**TASK TO COMPLETE**
Pull out every line in the records below that contains the string "assistance", and copy each of those lines in full.

Plain-text document sources:
BEGIN

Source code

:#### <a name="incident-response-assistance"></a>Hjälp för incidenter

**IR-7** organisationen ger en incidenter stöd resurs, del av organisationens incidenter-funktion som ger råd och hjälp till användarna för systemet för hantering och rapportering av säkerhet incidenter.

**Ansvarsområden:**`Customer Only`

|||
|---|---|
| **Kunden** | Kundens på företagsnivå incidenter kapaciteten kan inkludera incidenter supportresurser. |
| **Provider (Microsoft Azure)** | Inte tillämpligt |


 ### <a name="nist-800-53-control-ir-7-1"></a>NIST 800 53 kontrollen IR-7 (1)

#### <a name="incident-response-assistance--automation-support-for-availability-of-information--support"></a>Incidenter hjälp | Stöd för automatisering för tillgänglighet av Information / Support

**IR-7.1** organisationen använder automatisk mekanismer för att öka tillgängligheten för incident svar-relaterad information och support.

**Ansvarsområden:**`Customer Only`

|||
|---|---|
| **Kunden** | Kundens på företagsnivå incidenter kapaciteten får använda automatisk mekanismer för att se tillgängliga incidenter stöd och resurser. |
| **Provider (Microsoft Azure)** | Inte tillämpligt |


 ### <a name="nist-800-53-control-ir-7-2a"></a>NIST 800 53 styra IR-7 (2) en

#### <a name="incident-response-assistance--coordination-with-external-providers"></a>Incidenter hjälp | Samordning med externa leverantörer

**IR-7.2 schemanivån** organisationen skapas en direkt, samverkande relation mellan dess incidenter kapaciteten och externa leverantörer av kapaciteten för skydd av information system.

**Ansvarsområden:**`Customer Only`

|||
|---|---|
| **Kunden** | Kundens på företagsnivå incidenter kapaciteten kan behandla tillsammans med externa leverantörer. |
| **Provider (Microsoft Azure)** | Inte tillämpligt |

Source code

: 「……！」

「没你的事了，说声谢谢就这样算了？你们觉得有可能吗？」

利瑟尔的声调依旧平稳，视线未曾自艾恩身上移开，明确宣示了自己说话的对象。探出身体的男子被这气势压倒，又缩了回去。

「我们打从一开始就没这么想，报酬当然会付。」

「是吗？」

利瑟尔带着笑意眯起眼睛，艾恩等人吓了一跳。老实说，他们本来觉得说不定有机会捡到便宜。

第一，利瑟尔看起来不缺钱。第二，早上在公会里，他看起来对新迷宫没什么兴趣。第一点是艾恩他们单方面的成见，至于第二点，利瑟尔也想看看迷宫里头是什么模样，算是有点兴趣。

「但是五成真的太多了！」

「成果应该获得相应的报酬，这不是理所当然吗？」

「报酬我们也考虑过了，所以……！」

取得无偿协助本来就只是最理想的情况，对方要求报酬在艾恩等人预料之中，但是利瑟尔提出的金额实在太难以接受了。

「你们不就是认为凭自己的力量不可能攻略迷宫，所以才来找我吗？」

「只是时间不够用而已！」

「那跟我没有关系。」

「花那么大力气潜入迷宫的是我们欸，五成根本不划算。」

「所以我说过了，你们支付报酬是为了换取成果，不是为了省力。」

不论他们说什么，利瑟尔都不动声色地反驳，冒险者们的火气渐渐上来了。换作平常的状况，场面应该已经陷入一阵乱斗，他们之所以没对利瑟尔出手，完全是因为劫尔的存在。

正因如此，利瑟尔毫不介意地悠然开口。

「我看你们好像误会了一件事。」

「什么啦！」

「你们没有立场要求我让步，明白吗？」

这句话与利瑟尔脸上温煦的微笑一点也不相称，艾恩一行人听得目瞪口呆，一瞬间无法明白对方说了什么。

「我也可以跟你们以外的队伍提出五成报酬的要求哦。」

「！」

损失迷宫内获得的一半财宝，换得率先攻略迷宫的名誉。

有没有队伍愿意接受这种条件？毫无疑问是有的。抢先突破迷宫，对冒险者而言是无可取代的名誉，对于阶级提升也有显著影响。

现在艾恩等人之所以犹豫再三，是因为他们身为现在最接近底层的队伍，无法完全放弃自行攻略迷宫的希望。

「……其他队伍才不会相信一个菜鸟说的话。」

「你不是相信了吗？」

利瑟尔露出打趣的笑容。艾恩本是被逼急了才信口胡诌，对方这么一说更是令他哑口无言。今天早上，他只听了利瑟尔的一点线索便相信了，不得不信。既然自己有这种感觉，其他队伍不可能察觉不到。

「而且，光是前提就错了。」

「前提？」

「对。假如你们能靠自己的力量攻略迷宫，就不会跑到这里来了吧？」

END

**RESPONSE TO THE TASK**
:#### <a name="incident-response-assistance"></a>Hjälp för incidenter
#### <a name="incident-response-assistance--automation-support-for-availability-of-information--support"></a>Incidenter hjälp | Stöd för automatisering för tillgänglighet av Information / Support
#### <a name="incident-response-assistance--coordination-with-external-providers"></a>Incidenter hjälp | Samordning med externa leverantörer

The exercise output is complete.